In deze zaak, behandeld door de Rechtbank Zeeland-West-Brabant, is op 29 december 2023 een beschikking gegeven in een rekestprocedure betreffende een voorlopige zorg- en contactregeling voor de minderjarigen [minderjarige 1] en [minderjarige 2]. De man, vertegenwoordigd door advocaat mr. M.M.M. Minkels, verzoekt om een uitbreiding van de contactregeling met zijn kinderen, terwijl de vrouw, vertegenwoordigd door advocaat mr. W.C.G.M. van Hoof, zich verzet tegen deze uitbreiding. De rechtbank heeft eerder in een beschikking van 25 mei 2022 al een contactregeling vastgesteld, maar de situatie is sindsdien veranderd door de inzet van hulpverlening en de communicatieproblemen tussen de ouders.
Tijdens de mondelinge behandeling op 19 december 2023 is de mening van [minderjarige 1] gehoord, die aangaf meer contact met de man te willen. De Raad voor de Kinderbescherming heeft geadviseerd om de contactregeling uit te breiden, maar de rechtbank oordeelt dat er momenteel onvoldoende basis is voor een wijziging van de regeling, gezien de slechte communicatie tussen de ouders en de noodzaak voor hulpverlening. De rechtbank heeft de zaak aangehouden voor de duur van negen maanden, waarbij de GI (gecertificeerde instelling) de regie zal voeren over de contactmomenten.

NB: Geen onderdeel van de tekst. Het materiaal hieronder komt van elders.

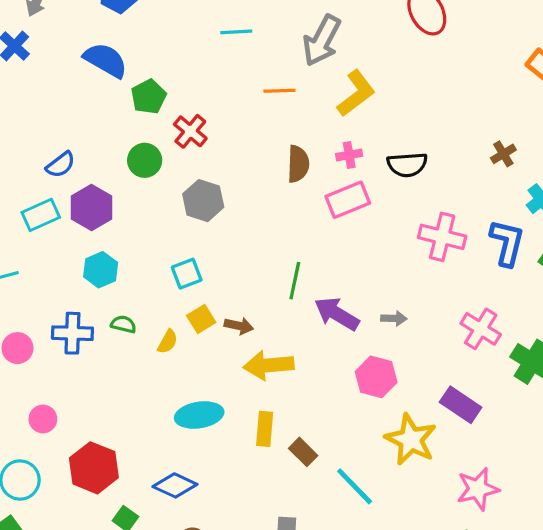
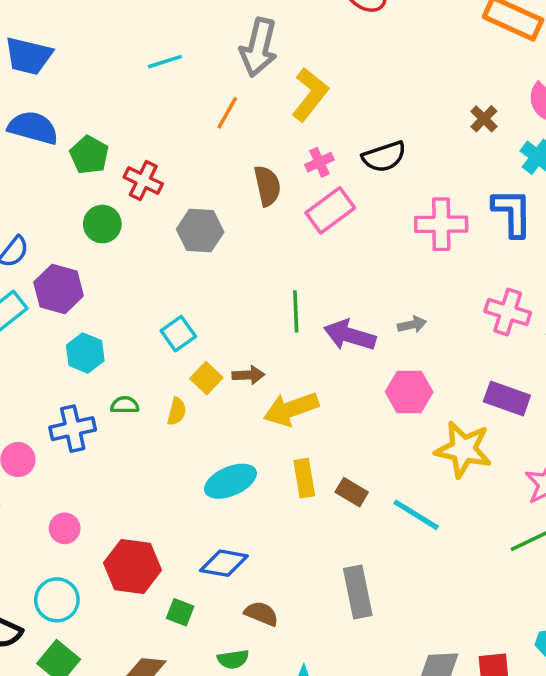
orange line: (279, 91) -> (227, 113), turned -44
gray hexagon: (203, 201) -> (200, 231), moved

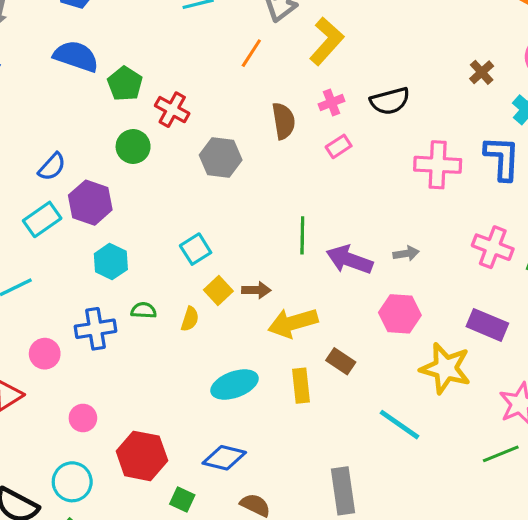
pink rectangle: (330, 210) -> (339, 146), size x0.6
brown rectangle: (352, 492) -> (341, 361), moved

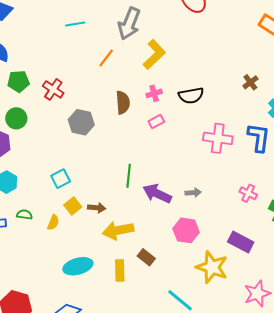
green pentagon: (125, 84) -> (18, 81), moved, turned 30
green circle: (133, 146) -> (16, 118), moved
pink cross: (493, 247) -> (248, 193), size x0.7

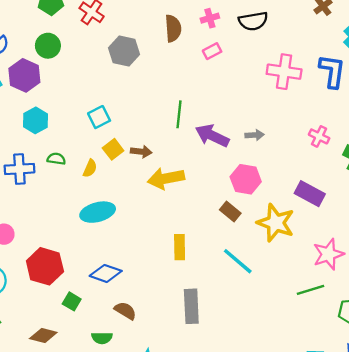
brown rectangle: (146, 257) -> (230, 212), moved
cyan ellipse: (78, 266) -> (98, 212), moved
yellow rectangle: (120, 270) -> (180, 247), moved

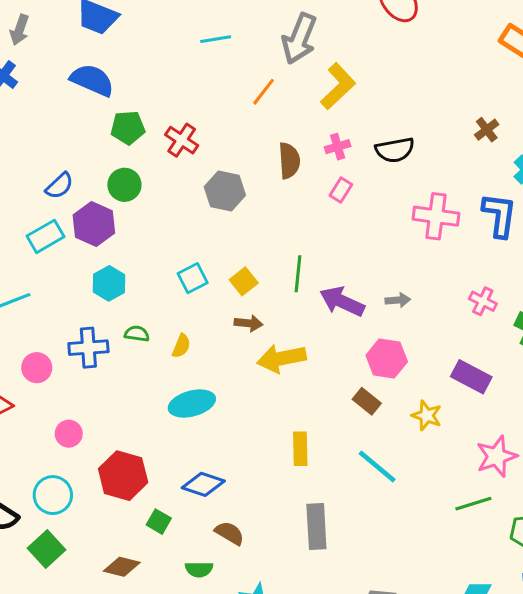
pink rectangle: (212, 51) -> (341, 190), turned -30
yellow square: (113, 149) -> (244, 281), moved
yellow star: (276, 223) -> (427, 416), size x0.6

De rechtbank heeft besloten dat de huidige contactregeling, die minimaal is, moet worden gehandhaafd en dat de GI de mogelijkheden voor uitbreiding van het contact zal onderzoeken. De rechtbank heeft ook een ondertoezichtstelling uitgesproken voor de duur van een jaar, om de situatie van de kinderen te monitoren en te verbeteren. De beslissing is genomen in het belang van de kinderen, waarbij de rechtbank de communicatieproblemen tussen de ouders als een belangrijke factor heeft meegewogen.